## Exercise
Answer with one number: the count of lines in this material that hold the word "median".

Material provided START

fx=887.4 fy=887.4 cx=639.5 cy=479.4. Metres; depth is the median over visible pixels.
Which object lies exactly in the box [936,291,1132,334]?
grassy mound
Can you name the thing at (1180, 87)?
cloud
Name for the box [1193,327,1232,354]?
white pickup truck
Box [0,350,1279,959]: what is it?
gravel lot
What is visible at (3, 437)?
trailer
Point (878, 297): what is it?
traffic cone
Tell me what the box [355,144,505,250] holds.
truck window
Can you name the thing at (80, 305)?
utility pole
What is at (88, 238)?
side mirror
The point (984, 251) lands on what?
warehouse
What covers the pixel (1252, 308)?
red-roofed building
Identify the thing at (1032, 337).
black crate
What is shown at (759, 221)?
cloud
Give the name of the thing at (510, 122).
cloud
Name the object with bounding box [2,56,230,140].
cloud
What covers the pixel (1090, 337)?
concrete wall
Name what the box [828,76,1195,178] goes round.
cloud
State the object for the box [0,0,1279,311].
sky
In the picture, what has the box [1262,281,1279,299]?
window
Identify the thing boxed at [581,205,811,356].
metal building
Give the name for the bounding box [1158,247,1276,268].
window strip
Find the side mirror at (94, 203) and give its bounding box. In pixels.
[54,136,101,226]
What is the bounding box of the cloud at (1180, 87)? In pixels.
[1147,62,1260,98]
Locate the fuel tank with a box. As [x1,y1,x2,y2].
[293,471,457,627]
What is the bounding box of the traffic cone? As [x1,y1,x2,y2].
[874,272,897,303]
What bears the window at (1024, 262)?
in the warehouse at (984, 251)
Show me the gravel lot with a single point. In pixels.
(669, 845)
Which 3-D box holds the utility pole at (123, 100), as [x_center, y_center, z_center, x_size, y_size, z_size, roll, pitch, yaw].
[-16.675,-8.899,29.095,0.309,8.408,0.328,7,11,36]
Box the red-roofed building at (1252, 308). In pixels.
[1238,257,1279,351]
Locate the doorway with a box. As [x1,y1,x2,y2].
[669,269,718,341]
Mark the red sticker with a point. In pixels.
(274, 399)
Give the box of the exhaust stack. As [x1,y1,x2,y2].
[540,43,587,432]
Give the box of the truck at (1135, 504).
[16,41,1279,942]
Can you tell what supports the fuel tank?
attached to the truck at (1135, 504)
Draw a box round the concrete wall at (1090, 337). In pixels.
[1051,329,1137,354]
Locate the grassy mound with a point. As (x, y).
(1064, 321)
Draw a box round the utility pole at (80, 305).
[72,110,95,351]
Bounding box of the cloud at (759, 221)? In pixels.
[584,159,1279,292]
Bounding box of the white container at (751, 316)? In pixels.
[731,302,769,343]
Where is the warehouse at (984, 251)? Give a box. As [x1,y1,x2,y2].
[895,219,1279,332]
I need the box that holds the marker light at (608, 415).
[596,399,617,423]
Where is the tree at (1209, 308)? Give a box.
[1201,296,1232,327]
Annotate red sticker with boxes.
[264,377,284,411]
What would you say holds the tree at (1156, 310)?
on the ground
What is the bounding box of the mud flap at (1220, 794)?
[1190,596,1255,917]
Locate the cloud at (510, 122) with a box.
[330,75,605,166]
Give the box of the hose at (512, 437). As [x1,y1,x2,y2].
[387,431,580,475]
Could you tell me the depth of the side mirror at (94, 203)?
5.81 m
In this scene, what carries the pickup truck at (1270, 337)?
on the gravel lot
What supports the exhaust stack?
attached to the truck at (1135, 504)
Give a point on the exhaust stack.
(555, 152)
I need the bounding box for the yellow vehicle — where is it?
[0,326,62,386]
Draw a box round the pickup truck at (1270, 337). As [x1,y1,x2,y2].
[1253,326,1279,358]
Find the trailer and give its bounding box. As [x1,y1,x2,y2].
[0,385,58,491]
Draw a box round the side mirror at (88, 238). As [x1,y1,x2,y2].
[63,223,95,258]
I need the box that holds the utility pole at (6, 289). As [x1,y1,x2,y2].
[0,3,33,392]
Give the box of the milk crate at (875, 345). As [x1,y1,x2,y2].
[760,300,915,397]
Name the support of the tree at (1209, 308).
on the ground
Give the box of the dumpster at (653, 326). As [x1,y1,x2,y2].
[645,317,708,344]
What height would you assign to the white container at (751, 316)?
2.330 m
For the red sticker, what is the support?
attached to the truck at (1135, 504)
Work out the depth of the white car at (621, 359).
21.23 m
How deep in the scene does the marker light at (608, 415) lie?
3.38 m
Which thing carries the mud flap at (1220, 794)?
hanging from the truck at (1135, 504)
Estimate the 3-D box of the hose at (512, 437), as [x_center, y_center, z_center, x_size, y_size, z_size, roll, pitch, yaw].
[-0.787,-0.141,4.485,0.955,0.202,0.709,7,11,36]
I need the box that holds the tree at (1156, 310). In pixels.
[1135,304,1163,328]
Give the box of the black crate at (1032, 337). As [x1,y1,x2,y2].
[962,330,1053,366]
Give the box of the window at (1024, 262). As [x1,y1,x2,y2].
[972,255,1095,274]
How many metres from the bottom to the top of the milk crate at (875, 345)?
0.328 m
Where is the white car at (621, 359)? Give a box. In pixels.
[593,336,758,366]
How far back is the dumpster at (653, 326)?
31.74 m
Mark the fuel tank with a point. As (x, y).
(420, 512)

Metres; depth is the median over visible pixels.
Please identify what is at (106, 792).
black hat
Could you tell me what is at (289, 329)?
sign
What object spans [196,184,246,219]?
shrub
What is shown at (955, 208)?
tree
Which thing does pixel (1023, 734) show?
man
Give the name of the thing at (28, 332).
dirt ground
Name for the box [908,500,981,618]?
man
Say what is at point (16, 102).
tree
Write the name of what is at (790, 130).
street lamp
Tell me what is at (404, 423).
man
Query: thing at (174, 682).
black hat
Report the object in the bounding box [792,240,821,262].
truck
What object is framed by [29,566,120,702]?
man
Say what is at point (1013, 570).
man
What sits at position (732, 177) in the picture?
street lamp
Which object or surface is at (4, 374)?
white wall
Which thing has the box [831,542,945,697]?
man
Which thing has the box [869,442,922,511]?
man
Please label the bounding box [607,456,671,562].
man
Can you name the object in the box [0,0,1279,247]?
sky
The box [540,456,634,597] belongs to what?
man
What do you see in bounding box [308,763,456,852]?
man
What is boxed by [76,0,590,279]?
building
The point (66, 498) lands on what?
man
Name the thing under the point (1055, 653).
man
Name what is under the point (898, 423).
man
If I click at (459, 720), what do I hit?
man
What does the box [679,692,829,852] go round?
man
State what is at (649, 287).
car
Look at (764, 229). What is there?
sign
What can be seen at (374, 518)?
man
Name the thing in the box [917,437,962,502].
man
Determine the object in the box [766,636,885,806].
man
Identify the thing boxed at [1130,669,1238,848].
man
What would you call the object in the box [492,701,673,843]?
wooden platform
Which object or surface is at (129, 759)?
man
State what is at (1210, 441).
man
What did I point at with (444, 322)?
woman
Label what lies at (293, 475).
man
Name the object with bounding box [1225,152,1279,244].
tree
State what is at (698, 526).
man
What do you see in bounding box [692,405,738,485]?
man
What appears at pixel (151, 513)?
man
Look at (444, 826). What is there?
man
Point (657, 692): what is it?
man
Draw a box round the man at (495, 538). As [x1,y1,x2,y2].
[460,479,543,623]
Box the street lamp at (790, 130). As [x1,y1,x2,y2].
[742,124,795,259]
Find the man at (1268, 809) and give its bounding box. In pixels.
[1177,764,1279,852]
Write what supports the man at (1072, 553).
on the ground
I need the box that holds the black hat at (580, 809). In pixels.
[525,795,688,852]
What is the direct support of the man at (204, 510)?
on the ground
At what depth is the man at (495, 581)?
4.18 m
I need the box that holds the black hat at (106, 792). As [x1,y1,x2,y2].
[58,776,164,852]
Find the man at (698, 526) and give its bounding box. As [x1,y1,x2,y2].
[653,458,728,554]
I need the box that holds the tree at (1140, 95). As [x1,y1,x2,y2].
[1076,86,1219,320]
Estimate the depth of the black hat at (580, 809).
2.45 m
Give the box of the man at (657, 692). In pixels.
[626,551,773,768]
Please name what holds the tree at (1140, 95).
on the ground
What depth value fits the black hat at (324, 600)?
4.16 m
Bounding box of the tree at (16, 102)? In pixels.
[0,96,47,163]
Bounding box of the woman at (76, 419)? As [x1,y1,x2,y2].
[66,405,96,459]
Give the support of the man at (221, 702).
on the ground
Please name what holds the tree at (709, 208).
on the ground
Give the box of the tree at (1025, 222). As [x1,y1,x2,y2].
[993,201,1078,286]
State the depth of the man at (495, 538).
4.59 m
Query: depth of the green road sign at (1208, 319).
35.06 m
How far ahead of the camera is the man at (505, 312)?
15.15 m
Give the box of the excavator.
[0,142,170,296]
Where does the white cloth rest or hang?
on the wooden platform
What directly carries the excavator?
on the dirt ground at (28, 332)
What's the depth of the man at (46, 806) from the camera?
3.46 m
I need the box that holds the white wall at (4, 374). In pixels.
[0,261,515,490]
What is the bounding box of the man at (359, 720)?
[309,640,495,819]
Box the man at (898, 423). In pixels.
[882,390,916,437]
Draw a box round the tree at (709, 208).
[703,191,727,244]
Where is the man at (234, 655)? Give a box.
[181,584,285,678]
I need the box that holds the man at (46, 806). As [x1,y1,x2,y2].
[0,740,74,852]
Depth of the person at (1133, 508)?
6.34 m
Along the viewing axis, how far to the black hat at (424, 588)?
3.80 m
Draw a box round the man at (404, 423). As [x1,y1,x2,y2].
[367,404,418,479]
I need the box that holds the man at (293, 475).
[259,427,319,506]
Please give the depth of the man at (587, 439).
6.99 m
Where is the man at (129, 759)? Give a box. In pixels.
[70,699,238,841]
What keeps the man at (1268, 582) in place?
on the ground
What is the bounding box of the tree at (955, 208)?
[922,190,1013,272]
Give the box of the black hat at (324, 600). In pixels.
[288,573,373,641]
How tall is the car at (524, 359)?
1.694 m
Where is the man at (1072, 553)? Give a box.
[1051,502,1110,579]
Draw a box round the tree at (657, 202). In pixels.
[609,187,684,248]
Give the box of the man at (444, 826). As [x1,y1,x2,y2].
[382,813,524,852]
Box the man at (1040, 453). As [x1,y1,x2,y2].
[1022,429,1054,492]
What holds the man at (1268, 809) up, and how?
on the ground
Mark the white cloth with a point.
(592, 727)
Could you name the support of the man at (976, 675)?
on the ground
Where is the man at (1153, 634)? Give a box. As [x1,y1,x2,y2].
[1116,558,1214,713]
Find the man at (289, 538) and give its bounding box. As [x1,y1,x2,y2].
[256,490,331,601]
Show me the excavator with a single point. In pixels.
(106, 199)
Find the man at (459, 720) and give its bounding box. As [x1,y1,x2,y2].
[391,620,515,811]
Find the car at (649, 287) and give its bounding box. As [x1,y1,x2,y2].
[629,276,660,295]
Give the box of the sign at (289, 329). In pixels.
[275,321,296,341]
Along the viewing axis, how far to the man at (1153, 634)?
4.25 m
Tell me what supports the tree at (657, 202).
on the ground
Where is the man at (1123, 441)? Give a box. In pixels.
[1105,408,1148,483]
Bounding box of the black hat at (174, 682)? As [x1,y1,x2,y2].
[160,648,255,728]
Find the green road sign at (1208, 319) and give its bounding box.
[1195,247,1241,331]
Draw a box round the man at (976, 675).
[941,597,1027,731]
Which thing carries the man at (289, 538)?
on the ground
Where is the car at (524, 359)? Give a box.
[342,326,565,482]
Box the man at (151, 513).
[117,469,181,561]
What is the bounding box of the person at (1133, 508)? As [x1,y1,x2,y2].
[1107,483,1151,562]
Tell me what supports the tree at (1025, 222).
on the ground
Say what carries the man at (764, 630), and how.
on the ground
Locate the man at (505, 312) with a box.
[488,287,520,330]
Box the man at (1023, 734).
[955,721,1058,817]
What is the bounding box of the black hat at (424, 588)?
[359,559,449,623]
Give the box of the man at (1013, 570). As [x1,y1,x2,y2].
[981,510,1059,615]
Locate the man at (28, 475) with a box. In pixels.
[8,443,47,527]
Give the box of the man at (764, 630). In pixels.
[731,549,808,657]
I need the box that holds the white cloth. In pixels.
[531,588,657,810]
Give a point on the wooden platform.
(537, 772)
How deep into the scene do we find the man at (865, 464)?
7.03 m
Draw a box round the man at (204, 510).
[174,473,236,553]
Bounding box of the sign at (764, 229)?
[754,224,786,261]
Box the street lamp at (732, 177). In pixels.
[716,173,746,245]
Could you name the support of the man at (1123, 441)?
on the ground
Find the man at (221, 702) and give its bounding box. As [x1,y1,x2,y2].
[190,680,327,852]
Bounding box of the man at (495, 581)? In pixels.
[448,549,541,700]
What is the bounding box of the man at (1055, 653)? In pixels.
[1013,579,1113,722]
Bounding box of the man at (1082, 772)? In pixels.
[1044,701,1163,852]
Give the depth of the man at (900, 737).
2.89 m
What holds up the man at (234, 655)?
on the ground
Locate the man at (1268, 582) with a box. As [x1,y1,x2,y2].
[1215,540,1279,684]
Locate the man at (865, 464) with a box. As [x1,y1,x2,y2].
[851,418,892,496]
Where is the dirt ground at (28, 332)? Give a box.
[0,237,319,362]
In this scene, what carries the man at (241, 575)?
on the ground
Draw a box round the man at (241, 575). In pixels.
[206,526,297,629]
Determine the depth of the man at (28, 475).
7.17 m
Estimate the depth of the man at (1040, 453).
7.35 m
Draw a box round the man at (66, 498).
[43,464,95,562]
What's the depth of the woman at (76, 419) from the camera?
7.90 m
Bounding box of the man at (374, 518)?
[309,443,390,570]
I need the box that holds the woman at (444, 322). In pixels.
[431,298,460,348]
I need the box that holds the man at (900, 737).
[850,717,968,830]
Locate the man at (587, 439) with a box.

Material provided END

## Answer for this exercise
2